21 April 2011 | Henry Elliss

A Twitter Experiment – The Dangers of Blind ReTweeting

Yesterday, I did something a bit sneaky. I’d even go as far as to say it was a little bit mean…

But it was all in order to make a point, so hopefully those people who helped me make this point will forgive me!

For a long time now, I’ve been dubious about the effectiveness of the practise of asking celebrities on Twitter to retweet a charity message or link – I’ve even blogged about it over on Econsultancy. So I decided to do a little experiment to find out how effective this method REALLY is.

Before I go any further, I should clarify a few things. First of all, I have nothing against using Twitter as a fund-raising tool. Far from it – I think that, if done well, Twitter can be a great way of raising awareness and driving traffic to a good cause. My issue is simply about the (what I believe to be) mistaken assumption that having a famous person retweet your link will be a useful thing to do. Secondly, I don’t have anything against Celebrities themselves supporting charity efforts, especially on Twitter. The recent twitrelief auction is proof enough of that – and I’ve seen lots of examples of famous people promoting causes they are passionate about and getting good results.

● **INFORMATION SHOWN**:
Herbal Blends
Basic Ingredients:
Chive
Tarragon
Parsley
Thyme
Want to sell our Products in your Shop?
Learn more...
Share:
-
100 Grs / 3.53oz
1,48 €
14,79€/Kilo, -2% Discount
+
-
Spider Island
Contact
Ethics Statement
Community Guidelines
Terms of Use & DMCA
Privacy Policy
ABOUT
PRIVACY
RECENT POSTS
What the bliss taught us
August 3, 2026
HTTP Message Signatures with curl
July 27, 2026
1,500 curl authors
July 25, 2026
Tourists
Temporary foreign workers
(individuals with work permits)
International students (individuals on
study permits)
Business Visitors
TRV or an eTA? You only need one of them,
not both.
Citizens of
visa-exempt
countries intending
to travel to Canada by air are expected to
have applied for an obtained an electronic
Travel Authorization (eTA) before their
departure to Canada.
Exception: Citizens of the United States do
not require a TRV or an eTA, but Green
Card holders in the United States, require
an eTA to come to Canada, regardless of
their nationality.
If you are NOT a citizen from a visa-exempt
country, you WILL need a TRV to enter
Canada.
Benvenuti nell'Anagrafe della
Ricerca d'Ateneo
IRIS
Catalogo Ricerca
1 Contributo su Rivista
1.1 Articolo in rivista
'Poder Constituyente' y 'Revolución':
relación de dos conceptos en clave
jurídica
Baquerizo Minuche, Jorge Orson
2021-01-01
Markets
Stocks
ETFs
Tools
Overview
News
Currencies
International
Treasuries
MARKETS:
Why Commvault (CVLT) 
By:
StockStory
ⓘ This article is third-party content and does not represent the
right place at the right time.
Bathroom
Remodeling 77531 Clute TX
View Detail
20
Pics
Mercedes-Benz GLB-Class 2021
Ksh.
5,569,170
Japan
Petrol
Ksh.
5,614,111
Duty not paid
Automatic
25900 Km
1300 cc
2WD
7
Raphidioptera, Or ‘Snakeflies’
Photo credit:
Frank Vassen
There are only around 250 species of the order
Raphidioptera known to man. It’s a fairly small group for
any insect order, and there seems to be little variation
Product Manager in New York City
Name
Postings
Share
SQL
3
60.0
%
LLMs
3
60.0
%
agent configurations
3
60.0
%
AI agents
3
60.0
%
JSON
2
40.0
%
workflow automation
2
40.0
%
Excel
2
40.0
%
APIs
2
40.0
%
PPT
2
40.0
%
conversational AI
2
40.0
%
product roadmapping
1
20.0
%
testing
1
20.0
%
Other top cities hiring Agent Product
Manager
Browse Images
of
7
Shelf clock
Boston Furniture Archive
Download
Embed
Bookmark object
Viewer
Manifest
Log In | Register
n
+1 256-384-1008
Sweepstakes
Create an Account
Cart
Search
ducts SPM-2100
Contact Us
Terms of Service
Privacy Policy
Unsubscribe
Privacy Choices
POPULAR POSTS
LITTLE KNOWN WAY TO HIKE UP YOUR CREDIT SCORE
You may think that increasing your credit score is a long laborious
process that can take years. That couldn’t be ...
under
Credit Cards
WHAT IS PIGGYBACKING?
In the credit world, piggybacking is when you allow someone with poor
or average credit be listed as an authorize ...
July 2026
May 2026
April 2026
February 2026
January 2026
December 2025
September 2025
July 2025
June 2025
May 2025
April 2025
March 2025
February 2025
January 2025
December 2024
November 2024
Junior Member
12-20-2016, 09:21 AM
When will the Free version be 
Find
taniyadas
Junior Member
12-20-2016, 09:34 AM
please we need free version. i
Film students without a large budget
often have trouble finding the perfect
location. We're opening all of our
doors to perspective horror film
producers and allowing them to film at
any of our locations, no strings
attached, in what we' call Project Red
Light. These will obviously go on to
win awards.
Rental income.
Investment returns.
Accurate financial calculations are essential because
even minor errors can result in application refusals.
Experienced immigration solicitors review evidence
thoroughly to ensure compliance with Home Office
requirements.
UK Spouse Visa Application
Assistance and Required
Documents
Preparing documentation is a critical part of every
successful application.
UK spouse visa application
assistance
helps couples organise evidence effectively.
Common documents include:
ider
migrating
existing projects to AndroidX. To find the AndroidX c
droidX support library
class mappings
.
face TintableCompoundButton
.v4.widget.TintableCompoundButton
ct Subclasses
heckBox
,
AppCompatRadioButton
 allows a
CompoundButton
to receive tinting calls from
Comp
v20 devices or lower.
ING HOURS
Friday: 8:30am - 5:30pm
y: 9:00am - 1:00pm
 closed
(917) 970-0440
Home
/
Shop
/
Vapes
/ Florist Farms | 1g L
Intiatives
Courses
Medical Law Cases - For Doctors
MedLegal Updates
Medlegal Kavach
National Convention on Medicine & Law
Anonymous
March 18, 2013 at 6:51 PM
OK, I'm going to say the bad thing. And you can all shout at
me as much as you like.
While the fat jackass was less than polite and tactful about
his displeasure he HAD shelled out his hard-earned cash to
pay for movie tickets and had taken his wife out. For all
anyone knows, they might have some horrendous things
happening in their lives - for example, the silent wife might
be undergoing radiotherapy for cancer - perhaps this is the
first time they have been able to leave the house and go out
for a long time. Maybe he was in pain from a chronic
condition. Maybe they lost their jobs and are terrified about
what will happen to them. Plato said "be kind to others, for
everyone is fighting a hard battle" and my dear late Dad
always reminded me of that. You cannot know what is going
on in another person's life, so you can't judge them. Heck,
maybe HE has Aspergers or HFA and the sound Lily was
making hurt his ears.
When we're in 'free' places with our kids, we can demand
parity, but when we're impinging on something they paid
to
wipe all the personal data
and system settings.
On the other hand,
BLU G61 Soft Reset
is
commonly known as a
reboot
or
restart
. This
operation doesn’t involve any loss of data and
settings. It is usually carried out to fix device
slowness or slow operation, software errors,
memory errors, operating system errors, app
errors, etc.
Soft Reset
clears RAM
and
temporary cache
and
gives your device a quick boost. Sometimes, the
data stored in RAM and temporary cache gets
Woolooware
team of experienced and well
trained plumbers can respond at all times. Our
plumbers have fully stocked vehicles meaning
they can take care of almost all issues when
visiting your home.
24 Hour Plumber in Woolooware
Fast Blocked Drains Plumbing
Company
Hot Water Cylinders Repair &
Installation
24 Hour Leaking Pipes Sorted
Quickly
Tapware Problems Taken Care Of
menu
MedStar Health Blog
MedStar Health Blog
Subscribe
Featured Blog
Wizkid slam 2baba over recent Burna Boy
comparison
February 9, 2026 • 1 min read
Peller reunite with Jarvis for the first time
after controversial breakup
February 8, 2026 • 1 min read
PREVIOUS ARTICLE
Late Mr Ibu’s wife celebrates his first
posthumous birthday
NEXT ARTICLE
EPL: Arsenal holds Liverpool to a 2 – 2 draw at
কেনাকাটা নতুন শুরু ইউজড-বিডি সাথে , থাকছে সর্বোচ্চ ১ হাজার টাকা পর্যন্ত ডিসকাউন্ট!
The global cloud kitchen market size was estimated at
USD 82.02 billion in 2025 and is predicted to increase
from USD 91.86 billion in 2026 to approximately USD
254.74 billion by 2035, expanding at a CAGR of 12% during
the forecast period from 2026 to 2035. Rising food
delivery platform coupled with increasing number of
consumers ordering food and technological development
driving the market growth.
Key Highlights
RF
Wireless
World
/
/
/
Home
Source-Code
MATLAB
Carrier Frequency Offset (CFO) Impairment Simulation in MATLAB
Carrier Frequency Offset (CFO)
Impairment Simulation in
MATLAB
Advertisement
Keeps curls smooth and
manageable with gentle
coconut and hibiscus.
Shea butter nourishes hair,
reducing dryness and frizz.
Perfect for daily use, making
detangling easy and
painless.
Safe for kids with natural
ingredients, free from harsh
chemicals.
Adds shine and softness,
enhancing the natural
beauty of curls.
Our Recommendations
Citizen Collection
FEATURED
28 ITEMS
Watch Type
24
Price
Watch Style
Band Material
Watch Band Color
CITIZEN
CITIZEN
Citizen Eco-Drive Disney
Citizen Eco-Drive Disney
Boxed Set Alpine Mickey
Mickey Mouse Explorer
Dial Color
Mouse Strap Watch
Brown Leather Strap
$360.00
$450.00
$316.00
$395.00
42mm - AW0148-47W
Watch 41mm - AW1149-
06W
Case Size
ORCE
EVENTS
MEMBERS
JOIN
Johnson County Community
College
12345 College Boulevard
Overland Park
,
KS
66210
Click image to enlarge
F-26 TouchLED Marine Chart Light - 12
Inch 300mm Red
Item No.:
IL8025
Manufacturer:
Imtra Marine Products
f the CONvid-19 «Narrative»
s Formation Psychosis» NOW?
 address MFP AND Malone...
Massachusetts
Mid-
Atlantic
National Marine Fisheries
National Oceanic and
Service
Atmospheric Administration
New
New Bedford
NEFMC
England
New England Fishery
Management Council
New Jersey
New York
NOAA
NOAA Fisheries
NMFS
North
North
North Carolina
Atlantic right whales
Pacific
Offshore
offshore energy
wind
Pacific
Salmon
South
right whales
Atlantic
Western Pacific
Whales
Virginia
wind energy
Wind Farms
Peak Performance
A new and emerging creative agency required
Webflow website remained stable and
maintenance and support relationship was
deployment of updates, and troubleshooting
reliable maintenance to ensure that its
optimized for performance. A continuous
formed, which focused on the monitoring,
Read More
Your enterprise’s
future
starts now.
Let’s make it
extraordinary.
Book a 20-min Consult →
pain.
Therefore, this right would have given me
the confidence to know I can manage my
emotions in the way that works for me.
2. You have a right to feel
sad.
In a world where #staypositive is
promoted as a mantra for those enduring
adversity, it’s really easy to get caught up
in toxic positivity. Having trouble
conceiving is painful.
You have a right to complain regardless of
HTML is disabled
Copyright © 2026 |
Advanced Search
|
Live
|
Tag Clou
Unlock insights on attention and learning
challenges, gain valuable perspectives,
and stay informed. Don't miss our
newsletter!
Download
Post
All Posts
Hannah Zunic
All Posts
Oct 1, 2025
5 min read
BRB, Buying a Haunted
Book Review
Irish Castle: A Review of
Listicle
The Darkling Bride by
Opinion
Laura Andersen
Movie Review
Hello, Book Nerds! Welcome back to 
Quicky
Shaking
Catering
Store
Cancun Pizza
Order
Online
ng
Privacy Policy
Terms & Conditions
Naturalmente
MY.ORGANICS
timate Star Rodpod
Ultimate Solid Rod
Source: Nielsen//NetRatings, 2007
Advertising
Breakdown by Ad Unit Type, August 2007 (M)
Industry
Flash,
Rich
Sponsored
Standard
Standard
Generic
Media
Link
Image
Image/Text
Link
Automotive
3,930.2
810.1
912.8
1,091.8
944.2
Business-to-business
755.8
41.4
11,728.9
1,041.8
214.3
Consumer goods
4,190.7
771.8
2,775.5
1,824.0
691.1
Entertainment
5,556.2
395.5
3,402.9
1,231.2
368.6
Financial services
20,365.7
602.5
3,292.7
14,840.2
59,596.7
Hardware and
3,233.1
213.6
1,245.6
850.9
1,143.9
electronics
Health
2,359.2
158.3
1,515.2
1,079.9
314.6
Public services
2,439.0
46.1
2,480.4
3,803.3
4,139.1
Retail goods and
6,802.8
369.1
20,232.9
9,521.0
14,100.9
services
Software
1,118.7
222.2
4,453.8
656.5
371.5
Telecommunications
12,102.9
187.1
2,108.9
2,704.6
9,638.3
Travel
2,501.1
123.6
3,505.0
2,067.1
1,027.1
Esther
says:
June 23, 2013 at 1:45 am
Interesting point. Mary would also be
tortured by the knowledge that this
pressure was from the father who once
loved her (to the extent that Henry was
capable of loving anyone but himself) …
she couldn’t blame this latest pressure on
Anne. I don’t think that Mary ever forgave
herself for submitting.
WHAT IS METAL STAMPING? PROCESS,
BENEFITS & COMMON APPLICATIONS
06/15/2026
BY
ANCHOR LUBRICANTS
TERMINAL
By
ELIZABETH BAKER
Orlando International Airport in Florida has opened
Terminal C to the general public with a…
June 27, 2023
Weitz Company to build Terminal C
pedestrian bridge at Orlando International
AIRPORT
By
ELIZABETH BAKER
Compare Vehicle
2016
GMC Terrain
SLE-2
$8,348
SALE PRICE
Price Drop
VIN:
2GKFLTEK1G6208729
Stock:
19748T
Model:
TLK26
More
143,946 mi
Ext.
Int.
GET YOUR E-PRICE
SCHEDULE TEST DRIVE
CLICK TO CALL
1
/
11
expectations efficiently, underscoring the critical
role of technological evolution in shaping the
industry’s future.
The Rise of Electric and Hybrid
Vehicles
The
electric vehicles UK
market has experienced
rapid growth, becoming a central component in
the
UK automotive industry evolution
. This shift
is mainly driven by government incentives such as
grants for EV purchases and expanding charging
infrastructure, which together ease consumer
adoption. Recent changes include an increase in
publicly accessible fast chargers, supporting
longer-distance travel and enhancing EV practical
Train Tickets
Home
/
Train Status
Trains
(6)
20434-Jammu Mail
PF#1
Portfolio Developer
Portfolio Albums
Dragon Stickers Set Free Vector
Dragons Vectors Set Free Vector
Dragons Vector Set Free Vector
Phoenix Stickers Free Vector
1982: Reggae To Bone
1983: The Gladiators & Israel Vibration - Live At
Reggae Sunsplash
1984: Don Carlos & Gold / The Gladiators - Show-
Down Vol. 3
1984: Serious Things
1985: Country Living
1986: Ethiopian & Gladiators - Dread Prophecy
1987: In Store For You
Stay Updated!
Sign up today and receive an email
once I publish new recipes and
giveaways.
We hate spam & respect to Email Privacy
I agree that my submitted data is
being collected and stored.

● **WORK INSTRUCTIONS**: Please replace "dubious" with "skeptical" in the blog post on blind retweeting, and write out that post starting at "But it was all" and ending at "method REALLY is.". The material shown is separate from the blog post on blind retweeting.

● **ANSWER TO THE PROBLEM**:
But it was all in order to make a point, so hopefully those people who helped me make this point will forgive me!

For a long time now, I’ve been skeptical about the effectiveness of the practise of asking celebrities on Twitter to retweet a charity message or link – I’ve even blogged about it over on Econsultancy. So I decided to do a little experiment to find out how effective this method REALLY is.